• [Problem requirements]
According to the mailing-list post on the power-loss test, what software was the system running?

• [Selected text]

Re: Recomended FS

Mark Kirkwood <markir@paradise.net.nz>

From: Mark Kirkwood <markir@paradise.net.nz>
To: "scott.marlowe" <scott.marlowe@ihs.com>
Cc: Steve Crawford <scrawford@pinpointresearch.com>, pgsql-general@postgresql.org
Date: 2003-10-26T03:24:17Z
Lists: pgsql-general
Got to going this today, after a small delay due to the arrival of new 
disks,

So the system is  2x700Mhz PIII, 512 Mb, Promise TX2000, 2x40G ATA-133 
Maxtor Diamond+8 .
The relevent software is Freebsd 4.8 and Postgresql 7.4 Beta 2.

Two runs of 'pgbench -c 50 -t 1000000 -s 10 bench' with a power cord 
removal after about 2 minutes were performed, one with hw.ata.wc = 1 
(write cache enabled) and other with hw.ata.wc = 0 (disabled).

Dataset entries
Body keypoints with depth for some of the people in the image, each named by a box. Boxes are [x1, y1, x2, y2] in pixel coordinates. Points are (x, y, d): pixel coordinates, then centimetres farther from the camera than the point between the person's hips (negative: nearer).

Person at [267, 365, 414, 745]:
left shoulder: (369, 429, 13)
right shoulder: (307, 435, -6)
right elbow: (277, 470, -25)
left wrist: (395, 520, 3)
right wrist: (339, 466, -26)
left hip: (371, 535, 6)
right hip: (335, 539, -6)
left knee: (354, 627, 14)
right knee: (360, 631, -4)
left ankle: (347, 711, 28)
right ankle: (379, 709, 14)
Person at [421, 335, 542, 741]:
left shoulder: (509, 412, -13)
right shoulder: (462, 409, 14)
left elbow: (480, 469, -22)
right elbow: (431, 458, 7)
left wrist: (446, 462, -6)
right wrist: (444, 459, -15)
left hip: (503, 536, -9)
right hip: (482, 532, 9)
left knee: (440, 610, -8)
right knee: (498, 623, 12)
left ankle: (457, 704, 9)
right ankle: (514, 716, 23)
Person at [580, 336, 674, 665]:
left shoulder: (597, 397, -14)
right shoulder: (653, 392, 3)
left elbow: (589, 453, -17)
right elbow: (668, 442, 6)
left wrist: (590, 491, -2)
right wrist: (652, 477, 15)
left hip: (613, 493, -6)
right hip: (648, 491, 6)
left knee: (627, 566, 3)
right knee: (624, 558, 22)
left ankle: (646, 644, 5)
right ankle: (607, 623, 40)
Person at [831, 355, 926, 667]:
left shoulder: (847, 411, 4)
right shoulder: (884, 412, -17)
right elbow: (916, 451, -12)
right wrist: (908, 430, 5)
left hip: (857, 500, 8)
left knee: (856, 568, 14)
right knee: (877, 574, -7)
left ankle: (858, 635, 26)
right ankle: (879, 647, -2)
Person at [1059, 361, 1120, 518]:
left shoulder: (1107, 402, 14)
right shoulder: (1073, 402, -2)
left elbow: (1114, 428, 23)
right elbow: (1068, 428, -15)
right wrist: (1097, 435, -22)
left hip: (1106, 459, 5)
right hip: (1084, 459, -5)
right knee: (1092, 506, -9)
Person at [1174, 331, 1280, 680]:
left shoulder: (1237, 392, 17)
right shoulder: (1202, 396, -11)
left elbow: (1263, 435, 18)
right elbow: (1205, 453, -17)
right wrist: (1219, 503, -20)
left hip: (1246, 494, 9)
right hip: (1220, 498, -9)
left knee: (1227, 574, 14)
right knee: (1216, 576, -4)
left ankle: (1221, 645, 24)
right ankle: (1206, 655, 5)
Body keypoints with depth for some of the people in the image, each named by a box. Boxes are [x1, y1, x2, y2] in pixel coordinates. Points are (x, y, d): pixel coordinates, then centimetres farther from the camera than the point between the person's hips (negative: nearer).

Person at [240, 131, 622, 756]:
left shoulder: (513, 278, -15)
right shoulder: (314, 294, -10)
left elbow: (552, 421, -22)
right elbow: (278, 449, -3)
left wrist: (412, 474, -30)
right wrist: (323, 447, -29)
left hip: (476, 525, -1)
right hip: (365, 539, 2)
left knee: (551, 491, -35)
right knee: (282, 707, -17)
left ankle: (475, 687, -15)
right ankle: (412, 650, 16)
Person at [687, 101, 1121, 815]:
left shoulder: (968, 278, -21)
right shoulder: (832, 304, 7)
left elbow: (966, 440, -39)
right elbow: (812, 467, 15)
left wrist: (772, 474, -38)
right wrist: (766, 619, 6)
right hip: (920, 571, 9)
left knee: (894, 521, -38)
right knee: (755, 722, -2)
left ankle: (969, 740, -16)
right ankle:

• [Solution to this exercise]
Freebsd 4.8 and Postgresql 7.4 Beta 2.